I believe the "the truncation of memory mapped files" section is for when the Java process memory-maps a file (as Java provides memory-mapping operations in its standard library, and probably also uses them itself), and afterwards some other unrelated process truncates the file, resulting in the OS quietly making (parts of) the mappings inaccessible. Here the process couldn't even check the permissions before reading (never mind how utterly hilariously inefficient that would be, defeating the purpose of memory-mapping) as the mappings could change between the check and subsequent read anyway.

[0]: https://bugs.java.com/bugdatabase/view_bug?bug_id=8327860, "I've managed to narrow this down to this small reproducer:" section

And it's worth noting that while man mmap on macOS doesn't indicate what happens when the protections are violated (that is, if you try to read, write, or execute in violation of the set protections) the related function mprotect has this to say in macOS 14.3 (what I have available):

> When a program violates the protections of a page, it gets a SIGBUS or SIGSEGV signal.

(The Linux man pages for mmap and mprotect indicates SIGSEGV would be signaled.)

So the past use and assumption (SIGSEGV or SIGBUS) are consistent with the expectations of mmap and mprotect given the documentation provided.
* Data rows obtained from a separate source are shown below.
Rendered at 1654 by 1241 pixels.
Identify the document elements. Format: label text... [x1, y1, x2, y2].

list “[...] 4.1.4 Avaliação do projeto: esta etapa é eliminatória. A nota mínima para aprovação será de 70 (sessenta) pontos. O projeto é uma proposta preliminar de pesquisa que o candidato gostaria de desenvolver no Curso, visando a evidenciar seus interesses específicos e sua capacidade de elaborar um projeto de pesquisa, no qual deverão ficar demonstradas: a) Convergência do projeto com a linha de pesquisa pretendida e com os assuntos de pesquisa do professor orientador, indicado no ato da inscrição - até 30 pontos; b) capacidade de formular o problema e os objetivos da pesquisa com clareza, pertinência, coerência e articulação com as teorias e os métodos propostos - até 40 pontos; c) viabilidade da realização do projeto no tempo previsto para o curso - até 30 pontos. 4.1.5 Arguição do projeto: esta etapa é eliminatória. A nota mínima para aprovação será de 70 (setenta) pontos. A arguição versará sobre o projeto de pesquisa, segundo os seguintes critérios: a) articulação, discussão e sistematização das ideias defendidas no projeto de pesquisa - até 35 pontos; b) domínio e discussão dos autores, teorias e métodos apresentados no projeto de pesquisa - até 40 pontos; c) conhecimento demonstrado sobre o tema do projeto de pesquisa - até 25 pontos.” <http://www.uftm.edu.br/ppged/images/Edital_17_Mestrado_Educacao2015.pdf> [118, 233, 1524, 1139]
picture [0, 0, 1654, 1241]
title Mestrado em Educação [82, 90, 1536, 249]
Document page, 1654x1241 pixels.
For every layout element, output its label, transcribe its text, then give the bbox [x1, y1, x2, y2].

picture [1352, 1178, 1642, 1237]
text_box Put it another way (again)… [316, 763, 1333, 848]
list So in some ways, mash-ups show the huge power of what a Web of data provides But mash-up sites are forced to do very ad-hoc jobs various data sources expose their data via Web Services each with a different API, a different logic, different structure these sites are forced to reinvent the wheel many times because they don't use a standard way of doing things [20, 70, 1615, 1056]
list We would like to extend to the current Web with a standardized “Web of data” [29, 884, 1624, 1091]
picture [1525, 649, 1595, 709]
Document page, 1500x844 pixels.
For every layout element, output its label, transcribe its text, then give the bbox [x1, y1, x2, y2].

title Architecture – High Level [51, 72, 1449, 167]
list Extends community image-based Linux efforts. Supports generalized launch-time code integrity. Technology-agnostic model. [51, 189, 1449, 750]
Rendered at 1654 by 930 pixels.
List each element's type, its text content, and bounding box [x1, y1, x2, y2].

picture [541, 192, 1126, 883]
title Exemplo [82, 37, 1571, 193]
You are of course completely correct.

However, I still stand by my pseudocode - I claim that it will give a fairly accurate impression of the basic concept of zero-cost access checks to a reader who isn’t familiar with low-level systems programming. (That said, I have updated my comment to make it clear it’s more of a metaphor than a literal description.)

A talk at FOSDEM this year [0] describes how the OpenJDK JVM relies on triggering SIGSEGVs in order to efficiently implement thread-local safepoint checks - I wonder if that would also be affected?

[0]: https://mostlynerdless.de/blog/2023/07/31/the-inner-workings...

> I also wonder what happens in the (extremely rare) case where the signal the JVM is trapping is a real segfault, and not an operating system signal.

Just an educated guess, but the JVM knows if a thread may expect a segfault at a given point or not. If no thread expects one, then I assume the segfault handler just writes out that a segfault happened with some useful info, and terminates the program. I mean, I’m sure about the effect as I have caused a JVM to segfault a couple of times with native memory, so it handles it as expected.